Kalikar Saurabh, Jain Chirag, Vasimuddin Md, Misra Sanchit
Intel Labs, Bangalore, India.
Department of Computational and Data Sciences, Indian Institute of Science, Bangalore, India.
Nat Comput Sci. 2022 Feb;2(2):78-83. doi: 10.1038/s43588-022-00201-8. Epub 2022 Feb 28.
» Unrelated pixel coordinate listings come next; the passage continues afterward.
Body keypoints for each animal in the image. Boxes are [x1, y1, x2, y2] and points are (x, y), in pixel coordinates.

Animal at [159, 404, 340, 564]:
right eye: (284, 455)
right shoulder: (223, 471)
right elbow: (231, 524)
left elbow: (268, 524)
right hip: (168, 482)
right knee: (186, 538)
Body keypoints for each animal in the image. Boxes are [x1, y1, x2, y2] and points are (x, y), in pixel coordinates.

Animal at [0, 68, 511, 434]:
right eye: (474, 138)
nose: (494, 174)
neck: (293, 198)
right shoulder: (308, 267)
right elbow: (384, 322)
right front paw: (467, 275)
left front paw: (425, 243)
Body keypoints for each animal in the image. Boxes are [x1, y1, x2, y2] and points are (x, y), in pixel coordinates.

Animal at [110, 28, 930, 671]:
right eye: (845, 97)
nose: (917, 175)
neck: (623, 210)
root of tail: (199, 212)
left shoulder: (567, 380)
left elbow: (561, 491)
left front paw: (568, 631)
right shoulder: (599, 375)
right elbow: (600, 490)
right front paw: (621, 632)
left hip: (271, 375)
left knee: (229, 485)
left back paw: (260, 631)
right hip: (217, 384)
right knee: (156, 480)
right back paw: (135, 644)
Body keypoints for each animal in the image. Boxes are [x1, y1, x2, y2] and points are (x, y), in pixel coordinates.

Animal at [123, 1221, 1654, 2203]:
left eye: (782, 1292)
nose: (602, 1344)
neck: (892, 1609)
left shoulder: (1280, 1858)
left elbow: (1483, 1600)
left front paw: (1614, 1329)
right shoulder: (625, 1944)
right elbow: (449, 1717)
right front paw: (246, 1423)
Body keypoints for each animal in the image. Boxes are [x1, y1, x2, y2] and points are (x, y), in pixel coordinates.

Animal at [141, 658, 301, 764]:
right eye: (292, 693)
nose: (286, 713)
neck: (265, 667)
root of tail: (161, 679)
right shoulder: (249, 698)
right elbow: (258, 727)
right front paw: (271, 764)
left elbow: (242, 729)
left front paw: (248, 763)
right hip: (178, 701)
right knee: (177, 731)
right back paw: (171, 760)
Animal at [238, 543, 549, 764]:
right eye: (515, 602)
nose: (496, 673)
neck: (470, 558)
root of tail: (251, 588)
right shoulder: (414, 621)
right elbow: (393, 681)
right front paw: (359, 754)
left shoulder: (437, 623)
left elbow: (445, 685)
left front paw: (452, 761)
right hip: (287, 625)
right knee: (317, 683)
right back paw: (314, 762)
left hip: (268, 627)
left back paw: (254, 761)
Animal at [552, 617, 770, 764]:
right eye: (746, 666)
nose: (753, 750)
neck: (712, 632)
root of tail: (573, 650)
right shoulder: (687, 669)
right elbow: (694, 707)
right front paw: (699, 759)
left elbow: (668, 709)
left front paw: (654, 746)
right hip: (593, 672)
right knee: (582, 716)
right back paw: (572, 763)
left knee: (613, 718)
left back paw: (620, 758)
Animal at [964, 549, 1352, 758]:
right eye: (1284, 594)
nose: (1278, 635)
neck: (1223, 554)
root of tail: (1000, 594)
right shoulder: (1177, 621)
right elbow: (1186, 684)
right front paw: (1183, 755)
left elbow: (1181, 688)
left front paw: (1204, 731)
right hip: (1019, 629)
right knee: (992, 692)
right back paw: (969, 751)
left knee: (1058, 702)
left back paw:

Long-read sequencing is now routinely used at scale for genomics and transcriptomics applications. Mapping long reads or a draft genome assembly to a reference sequence is often one of the most time-consuming steps in these applications. Here we present techniques to accelerate minimap2, a widely used software for this task. We present multiple optimizations using single-instruction multiple-data parallelization, efficient cache utilization and a learned index data structure to accelerate the three main computational modules of minimap2: seeding, chaining and pairwise sequence alignment. These optimizations result in an up to 1.8-fold reduction of end-to-end mapping time of minimap2 while maintaining identical output.
长读长测序现在已在基因组学和转录组学应用中大规模常规使用。将长读长或基因组草图组装映射到参考序列通常是这些应用中最耗时的步骤之一。在此,我们展示了加速minimap2的技术,minimap2是用于此任务的广泛使用的软件。我们使用单指令多数据并行化、高效缓存利用和学习索引数据结构提出了多种优化方法,以加速minimap2的三个主要计算模块:种子比对、链接和成对序列比对。这些优化使minimap2的端到端映射时间最多减少1.8倍,同时保持输出相同。